Гутя за перегородкой жила по-прежнему. Работала она в родильном доме. Она постоянно рассказывала о тех, кто родился, и о тех, кто рожал. (Бред, конечно!) Рассказывала, кого не встретили из родильного дома, кто дал ей три рубля, кто пять, а один летчик отвалил сразу четвертной. Говорила, что рождались с тремя руками и двумя головами, что в соседнем роддоме баба родила поросевка с человеческими ручками, а одна вообще отличилась — принесла тройню щенков, которые скулили, будто младенцы. Говорила, что всех уродов заспиртовывали и увозили на полуторке ночью в Услонские горы. Она вообще любила рассказывать разные байки, и мне кажется, что она и является автором всех кошмарных и несуразных историй и слухов, которые бродят и поныне в народе. Несомненно, пропал в ней талант писателя, и будь у нее образование и литературный опыт, из нее мог бы получиться писатель не хуже Солженицына или Проскурина ...
Зачастую бралась петь тоненьким голосом:
Посеяли огурчики в четыре листочка.
Не видела я миленочка четыре годочка ...
Или другую:
На Муромской дорожке стояли три сосны.
Со мной прощался милый до будущей весны ...
Заговорщицки рассказывала, что ее знали в лагерях все бандитки. Они ее уважали и не забижали. Старались у нее пайки не отнимать. Как-то на работах они подкупили конвоиров — и те допустили к ним мужиков-заключенных, с которыми они, обычно, работали на одном поле. Беременных, бывало, амнистировали... Рассказывала, что поначалу неподалеку от их лагеря работали пленные немцы, но потом их отправили в Германию.

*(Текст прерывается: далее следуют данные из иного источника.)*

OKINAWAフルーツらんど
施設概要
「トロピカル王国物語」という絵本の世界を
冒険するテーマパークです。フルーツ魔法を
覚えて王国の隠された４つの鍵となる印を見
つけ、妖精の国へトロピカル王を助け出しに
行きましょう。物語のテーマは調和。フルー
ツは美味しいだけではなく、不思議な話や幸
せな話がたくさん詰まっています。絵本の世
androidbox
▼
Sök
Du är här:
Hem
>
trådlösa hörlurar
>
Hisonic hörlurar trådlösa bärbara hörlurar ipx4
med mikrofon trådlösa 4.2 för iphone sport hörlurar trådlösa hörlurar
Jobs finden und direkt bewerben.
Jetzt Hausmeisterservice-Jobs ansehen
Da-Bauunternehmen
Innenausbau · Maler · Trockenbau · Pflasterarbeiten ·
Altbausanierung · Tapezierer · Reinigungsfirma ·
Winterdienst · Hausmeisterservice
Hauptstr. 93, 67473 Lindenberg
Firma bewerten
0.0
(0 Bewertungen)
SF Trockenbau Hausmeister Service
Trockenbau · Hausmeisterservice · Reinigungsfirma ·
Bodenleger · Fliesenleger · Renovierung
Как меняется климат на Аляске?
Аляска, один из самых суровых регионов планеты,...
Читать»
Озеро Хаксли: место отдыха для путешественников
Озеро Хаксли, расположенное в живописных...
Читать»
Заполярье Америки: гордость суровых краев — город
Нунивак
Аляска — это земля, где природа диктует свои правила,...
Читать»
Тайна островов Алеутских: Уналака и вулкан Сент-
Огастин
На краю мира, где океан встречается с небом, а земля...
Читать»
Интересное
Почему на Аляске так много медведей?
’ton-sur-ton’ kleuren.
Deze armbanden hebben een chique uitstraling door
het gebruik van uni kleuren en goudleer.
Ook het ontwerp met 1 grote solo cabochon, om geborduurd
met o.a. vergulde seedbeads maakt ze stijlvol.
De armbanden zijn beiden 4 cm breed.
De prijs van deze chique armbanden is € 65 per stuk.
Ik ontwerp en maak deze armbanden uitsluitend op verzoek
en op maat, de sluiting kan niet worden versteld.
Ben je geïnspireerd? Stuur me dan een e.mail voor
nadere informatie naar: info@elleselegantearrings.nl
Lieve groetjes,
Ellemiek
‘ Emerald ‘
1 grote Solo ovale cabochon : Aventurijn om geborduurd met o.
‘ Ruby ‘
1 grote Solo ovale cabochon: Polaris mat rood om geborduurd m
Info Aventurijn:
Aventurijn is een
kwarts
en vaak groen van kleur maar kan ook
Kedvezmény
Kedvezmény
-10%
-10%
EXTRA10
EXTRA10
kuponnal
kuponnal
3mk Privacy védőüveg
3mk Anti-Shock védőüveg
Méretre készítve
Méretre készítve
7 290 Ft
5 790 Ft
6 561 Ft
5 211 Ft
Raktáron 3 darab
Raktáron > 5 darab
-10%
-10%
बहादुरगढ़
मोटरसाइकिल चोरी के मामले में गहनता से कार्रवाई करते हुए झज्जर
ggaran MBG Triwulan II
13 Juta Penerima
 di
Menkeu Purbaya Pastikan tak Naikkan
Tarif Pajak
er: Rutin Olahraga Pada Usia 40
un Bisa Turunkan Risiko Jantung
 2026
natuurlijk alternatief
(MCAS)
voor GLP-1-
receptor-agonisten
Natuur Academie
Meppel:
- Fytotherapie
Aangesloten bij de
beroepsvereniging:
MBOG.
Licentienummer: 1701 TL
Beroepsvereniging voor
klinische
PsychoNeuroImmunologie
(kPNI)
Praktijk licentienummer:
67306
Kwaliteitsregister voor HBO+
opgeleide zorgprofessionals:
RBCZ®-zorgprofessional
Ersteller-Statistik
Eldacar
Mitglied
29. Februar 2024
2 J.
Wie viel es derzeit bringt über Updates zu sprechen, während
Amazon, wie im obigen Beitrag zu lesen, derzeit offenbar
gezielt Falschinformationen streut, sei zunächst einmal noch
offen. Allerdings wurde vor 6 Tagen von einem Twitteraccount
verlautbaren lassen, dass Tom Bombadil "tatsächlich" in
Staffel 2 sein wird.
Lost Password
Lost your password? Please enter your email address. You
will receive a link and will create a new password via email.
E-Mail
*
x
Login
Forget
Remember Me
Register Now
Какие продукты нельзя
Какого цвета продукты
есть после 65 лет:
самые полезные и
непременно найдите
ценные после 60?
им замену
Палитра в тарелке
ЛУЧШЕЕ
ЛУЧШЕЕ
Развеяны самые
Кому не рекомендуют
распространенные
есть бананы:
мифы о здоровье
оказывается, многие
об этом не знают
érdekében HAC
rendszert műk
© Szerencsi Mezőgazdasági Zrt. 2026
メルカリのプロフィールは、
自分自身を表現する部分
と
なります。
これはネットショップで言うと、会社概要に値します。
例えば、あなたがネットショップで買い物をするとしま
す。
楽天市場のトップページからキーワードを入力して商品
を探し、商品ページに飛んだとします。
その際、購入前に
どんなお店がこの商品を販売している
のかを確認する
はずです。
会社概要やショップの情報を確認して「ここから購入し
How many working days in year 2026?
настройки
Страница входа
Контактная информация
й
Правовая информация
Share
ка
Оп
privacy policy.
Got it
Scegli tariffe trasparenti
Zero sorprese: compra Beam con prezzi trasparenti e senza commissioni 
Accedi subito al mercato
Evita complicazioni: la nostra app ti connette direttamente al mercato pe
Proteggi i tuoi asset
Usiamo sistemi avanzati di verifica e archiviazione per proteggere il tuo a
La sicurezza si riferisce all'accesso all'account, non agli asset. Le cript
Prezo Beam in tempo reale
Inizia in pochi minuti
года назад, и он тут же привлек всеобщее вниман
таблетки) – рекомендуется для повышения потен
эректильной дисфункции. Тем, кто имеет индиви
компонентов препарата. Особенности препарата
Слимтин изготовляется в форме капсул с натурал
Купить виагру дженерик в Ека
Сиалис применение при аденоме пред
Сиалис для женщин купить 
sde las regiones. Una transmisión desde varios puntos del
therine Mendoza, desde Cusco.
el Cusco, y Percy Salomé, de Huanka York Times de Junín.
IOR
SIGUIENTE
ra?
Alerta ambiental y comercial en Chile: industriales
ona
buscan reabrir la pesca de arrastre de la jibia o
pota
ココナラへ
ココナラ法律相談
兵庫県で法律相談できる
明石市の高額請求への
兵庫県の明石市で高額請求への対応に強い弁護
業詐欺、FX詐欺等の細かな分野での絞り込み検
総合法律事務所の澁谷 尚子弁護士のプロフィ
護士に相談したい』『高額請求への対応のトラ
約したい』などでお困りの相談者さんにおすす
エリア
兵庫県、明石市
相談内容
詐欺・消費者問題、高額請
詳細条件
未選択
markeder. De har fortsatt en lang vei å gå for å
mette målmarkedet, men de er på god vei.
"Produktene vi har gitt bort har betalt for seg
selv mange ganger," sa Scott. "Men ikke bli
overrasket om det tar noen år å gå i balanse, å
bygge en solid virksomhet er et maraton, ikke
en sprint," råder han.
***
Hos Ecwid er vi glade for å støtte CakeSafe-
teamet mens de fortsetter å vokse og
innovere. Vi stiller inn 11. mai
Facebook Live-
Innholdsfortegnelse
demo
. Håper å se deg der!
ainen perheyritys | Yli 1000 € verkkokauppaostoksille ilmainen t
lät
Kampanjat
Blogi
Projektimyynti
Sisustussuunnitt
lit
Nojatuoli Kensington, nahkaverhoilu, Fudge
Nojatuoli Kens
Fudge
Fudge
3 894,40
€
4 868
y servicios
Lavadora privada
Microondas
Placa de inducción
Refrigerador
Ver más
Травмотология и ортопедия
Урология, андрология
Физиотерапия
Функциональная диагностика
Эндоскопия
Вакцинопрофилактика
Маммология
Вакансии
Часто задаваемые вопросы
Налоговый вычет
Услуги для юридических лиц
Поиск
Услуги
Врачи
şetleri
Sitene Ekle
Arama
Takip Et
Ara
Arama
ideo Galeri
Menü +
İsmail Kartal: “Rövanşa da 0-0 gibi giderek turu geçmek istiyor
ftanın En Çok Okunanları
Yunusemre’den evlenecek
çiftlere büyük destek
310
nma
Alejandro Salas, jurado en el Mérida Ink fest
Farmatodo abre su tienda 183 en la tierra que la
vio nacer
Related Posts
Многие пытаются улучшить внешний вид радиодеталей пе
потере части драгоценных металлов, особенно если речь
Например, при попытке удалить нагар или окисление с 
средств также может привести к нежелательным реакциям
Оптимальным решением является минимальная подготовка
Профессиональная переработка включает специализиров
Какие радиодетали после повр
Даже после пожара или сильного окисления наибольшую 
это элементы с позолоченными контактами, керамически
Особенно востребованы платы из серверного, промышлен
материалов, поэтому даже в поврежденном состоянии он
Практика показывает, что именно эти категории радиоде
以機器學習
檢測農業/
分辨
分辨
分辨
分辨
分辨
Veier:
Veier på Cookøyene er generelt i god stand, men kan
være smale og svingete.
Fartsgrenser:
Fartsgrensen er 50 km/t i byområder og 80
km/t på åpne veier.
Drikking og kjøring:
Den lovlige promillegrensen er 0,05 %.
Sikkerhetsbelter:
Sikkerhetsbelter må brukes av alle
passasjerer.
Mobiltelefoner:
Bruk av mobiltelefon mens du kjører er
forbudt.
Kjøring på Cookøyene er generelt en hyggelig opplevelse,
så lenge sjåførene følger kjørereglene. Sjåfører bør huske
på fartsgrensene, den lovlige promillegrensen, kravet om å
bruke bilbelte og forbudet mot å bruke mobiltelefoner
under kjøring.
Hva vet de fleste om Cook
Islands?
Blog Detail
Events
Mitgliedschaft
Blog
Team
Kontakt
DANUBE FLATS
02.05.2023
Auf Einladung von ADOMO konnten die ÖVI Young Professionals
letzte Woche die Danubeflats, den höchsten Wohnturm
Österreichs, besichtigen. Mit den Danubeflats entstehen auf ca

У меня все ее рассказы вызывали в памяти картины строительства брусковых домов на улице Первая Союзная. Дома строили заключенные. Потом их перевели на копку канав, а дома стали достраивать вербованные. Мужчины и женщины. Они жили во временных бараках. Вербованные же и выкидывали младенцев, завернутых в газеты и тряпье, на Ямки.
Рассказы свои Гутя прекращала, когда приходил с работы отец... Она его очень уважала и разговаривала с ним почтительно, как со старшим братом. (Да-а, были благословенные времена, когда со старшими разговаривали почтительно. Я это хорошо помню.)
23
За широкими окнами аэропорта загустела темнота, в гуле которой нервно вздрагивали багровые огни хвостовых оперений металлических птиц. Казалось, слетелись они на серый бетон взлетной полосы перед ночлегом. Перед ночлегом же им необходимо устроить вот такой реактивный галдеж. Внизу позакрывались газетные и цветочные киоски, и рой возмущенных нашими порядками пассажиров растаял. Все укладывались — кто где приютился. Энергично мигало электронное табло, выявляя счастливчиков, выигравших в этой лотерее собственный рейс. Я как будто тоже ждал, что выпадет мой номер, по которому я смогу получить в распоряжение огромное ночное небо и самолет впридачу. Снял галстук и, свернув его, ткнул в портфель. Я тоже собирался укладываться, вернее, устраиваться спать. Здесь, в Пулково, было просторнее, чем на железнодорожных вокзалах. Да и теплее. Я прикрыл глаза и мне стало мерещиться, что я — семнадцатилетний мальчишка, ломлюсь в общий вагон — собираюсь ехать на каникулы, на родину. Надо скорее проникнуть в вагон и занять третью, багажную полку, а то ехать двое суток. Правда, без еды, без постели... И вот я вломился — и в растерянности. На мне помятая фабзайцевская куртка, а меня встречает солидный седой проводник в белых перчатках, и поезд, оказывается, купированный, для высокопоставленных шишек. "Надо бежать, пока не прогнали!" — я в страхе просыпаюсь.